··· Supplied text
Tuesday, May 05, 2009

Close to Mankind


I root through property descriptions daily, in print and online. Many are colossally unimaginative, and more than a smattering resort to the 'tired trinity': close to schools, shopping, and transportation.

Close to Schools. It's Los Angeles, there's schools flippin' everywhere. LAUSD alone operates 658 campuses. One online source lists over 100 private K-12's. Throw in a few hundred pre-schools and few hundred colleges, from Pacific States University to the American Film Institute to Cleveland Chiropractic College, and you get the picture.  Pick a Thomas Guide page, any Thomas Guide page, there's enough flags to fill the U.N. lobby.

Close to transportation, you mean a busline? Wow, welcome to the greater basin, beaches, foothills, and valleys. The Metropolitan Transit Agency web-site lists 200 express, local, limited, shuttle & circulator lines.  Even the seemingly insufficient MTA rail system stretches over 73 miles (soon to be 80 with 2009's Gold Line extension), to say nothing of Metrolink commuter trains.  

Shopping? Commerce, in the city that drove a retailing revolution? A mere place to spend money? Ninety-nine cent stores?  Lazybones corner market?  Tacos de Adam?  

Really, isn't some of the most desirable real estate, deep in the canyons, high in the hills, sequestered at the cul de sac's end, the furthest from schools, transportation, and shopping?
······
Objective –
Please copy everything from "Close to transportation, you" down to "market?  Tacos de Adam?" in the post on property descriptions, and swap "busline" for "bus route".
··· Data entries
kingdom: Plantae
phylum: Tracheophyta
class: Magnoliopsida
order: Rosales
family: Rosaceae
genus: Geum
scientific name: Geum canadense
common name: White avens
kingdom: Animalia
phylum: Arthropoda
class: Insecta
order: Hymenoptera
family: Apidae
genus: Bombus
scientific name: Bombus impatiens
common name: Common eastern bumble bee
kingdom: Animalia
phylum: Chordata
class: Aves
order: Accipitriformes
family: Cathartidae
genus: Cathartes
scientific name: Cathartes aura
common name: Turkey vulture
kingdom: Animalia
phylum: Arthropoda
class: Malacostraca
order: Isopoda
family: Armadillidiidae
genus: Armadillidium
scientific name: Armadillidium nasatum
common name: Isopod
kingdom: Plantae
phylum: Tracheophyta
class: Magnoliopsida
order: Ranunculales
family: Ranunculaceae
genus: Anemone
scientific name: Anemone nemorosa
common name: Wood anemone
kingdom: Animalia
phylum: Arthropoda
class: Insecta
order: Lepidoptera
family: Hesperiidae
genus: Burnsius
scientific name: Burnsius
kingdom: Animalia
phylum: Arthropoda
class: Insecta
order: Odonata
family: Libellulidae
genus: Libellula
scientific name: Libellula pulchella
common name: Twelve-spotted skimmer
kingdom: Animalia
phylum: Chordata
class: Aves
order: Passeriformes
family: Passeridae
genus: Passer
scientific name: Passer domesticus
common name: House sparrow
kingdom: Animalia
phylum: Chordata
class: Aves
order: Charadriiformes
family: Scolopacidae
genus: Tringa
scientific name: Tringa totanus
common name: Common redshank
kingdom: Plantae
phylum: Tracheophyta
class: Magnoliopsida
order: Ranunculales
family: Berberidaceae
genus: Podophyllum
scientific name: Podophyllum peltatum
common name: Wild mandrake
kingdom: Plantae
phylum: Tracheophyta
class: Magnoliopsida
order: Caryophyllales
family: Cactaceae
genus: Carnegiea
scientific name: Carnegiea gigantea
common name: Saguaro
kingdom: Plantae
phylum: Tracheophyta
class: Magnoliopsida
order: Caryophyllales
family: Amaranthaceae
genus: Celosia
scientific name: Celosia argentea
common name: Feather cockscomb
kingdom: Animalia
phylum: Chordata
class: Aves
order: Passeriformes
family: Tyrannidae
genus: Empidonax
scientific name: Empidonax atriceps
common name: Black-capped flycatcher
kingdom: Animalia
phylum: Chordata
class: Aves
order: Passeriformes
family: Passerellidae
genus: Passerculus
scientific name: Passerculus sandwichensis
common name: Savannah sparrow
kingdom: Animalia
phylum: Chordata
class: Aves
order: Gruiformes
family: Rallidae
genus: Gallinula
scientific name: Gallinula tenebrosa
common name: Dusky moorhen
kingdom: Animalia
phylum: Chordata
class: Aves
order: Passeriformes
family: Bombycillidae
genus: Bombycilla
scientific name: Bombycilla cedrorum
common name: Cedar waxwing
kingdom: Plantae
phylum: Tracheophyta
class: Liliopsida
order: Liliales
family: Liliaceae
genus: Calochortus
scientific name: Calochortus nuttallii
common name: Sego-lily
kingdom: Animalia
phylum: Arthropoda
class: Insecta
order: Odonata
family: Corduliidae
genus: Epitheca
······
The completed task –
Close to transportation, you mean a bus route? Wow, welcome to the greater basin, beaches, foothills, and valleys. The Metropolitan Transit Agency web-site lists 200 express, local, limited, shuttle & circulator lines.  Even the seemingly insufficient MTA rail system stretches over 73 miles (soon to be 80 with 2009's Gold Line extension), to say nothing of Metrolink commuter trains.  

Shopping? Commerce, in the city that drove a retailing revolution? A mere place to spend money? Ninety-nine cent stores?  Lazybones corner market?  Tacos de Adam?